**Your objective:**
Your output should be the complete listing, repeated exactly.

**Data to process:**
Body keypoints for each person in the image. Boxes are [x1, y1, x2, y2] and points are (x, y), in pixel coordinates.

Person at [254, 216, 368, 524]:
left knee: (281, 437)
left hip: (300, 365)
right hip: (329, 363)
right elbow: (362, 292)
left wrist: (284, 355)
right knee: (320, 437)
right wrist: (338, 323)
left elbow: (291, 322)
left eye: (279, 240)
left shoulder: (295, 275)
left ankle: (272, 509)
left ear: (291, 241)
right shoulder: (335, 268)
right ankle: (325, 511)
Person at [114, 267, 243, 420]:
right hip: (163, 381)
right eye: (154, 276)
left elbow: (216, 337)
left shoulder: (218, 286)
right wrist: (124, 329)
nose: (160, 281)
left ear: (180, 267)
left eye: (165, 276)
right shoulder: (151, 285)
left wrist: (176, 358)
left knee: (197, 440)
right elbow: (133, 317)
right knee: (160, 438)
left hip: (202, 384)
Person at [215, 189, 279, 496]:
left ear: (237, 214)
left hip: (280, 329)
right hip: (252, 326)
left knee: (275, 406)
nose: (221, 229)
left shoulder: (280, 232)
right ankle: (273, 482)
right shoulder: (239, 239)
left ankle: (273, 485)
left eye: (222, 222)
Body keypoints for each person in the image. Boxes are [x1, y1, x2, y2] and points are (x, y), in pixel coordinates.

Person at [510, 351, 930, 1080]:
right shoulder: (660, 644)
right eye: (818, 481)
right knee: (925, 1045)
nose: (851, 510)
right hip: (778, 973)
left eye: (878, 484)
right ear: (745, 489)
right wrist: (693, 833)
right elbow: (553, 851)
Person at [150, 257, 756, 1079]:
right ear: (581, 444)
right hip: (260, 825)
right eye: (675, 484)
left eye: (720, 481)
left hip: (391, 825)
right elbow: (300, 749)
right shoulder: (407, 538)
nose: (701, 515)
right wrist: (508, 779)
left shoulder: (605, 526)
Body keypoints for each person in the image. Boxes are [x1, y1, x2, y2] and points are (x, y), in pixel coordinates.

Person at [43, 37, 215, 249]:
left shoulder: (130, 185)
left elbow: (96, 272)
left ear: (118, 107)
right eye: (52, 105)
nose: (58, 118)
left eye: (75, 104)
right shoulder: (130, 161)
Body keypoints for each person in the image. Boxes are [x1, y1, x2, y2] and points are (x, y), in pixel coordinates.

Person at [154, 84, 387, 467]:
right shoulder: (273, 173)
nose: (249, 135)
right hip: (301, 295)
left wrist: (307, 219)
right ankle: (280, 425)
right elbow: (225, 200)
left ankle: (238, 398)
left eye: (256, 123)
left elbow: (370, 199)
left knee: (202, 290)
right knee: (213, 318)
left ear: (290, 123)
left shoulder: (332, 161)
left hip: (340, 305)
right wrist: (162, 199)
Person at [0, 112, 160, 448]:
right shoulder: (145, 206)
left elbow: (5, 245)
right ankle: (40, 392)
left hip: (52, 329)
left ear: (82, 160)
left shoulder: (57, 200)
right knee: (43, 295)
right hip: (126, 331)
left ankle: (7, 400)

**Exercise solution:**
Body keypoints for each person in the image. Boxes are [x1, y1, x2, y2] and points are (x, y), in pixel coordinates.

Person at [254, 216, 368, 524]:
left knee: (281, 437)
left hip: (300, 365)
right hip: (329, 363)
right elbow: (362, 292)
left wrist: (284, 355)
right knee: (320, 437)
right wrist: (338, 323)
left elbow: (291, 322)
left eye: (279, 240)
left shoulder: (295, 275)
left ankle: (272, 509)
left ear: (291, 241)
right shoulder: (335, 268)
right ankle: (325, 511)
Person at [114, 267, 243, 420]:
right hip: (163, 381)
right eye: (154, 276)
left elbow: (216, 337)
left shoulder: (218, 286)
right wrist: (124, 329)
nose: (160, 281)
left ear: (180, 267)
left eye: (165, 276)
right shoulder: (151, 285)
left wrist: (176, 358)
left knee: (197, 440)
right elbow: (133, 317)
right knee: (160, 438)
left hip: (202, 384)
Person at [215, 189, 279, 496]:
left ear: (237, 214)
left hip: (280, 329)
right hip: (252, 326)
left knee: (275, 406)
nose: (221, 229)
left shoulder: (280, 232)
right ankle: (273, 482)
right shoulder: (239, 239)
left ankle: (273, 485)
left eye: (222, 222)
Body keypoints for each person in the image. Boxes are [x1, y1, x2, y2] and points are (x, y), in pixel coordinates.

Person at [510, 351, 930, 1080]:
right shoulder: (660, 644)
right eye: (818, 481)
right knee: (925, 1045)
nose: (851, 510)
right hip: (778, 973)
left eye: (878, 484)
right ear: (745, 489)
right wrist: (693, 833)
right elbow: (553, 851)
Person at [150, 257, 756, 1079]:
right ear: (581, 444)
right hip: (260, 825)
right eye: (675, 484)
left eye: (720, 481)
left hip: (391, 825)
right elbow: (300, 749)
right shoulder: (407, 538)
nose: (701, 515)
right wrist: (508, 779)
left shoulder: (605, 526)
Body keypoints for each person in the image. Boxes are [x1, y1, x2, y2] and points are (x, y), in pixel coordinates.

Person at [43, 37, 215, 249]:
left shoulder: (130, 185)
left elbow: (96, 272)
left ear: (118, 107)
right eye: (52, 105)
nose: (58, 118)
left eye: (75, 104)
right shoulder: (130, 161)
Body keypoints for each person in the image. Boxes are [x1, y1, x2, y2] and points are (x, y), in pixel coordinates.

Person at [154, 84, 387, 467]:
right shoulder: (273, 173)
nose: (249, 135)
right hip: (301, 295)
left wrist: (307, 219)
right ankle: (280, 425)
right elbow: (225, 200)
left ankle: (238, 398)
left eye: (256, 123)
left elbow: (370, 199)
left knee: (202, 290)
right knee: (213, 318)
left ear: (290, 123)
left shoulder: (332, 161)
left hip: (340, 305)
right wrist: (162, 199)
Person at [0, 112, 160, 448]:
right shoulder: (145, 206)
left elbow: (5, 245)
right ankle: (40, 392)
left hip: (52, 329)
left ear: (82, 160)
left shoulder: (57, 200)
right knee: (43, 295)
right hip: (126, 331)
left ankle: (7, 400)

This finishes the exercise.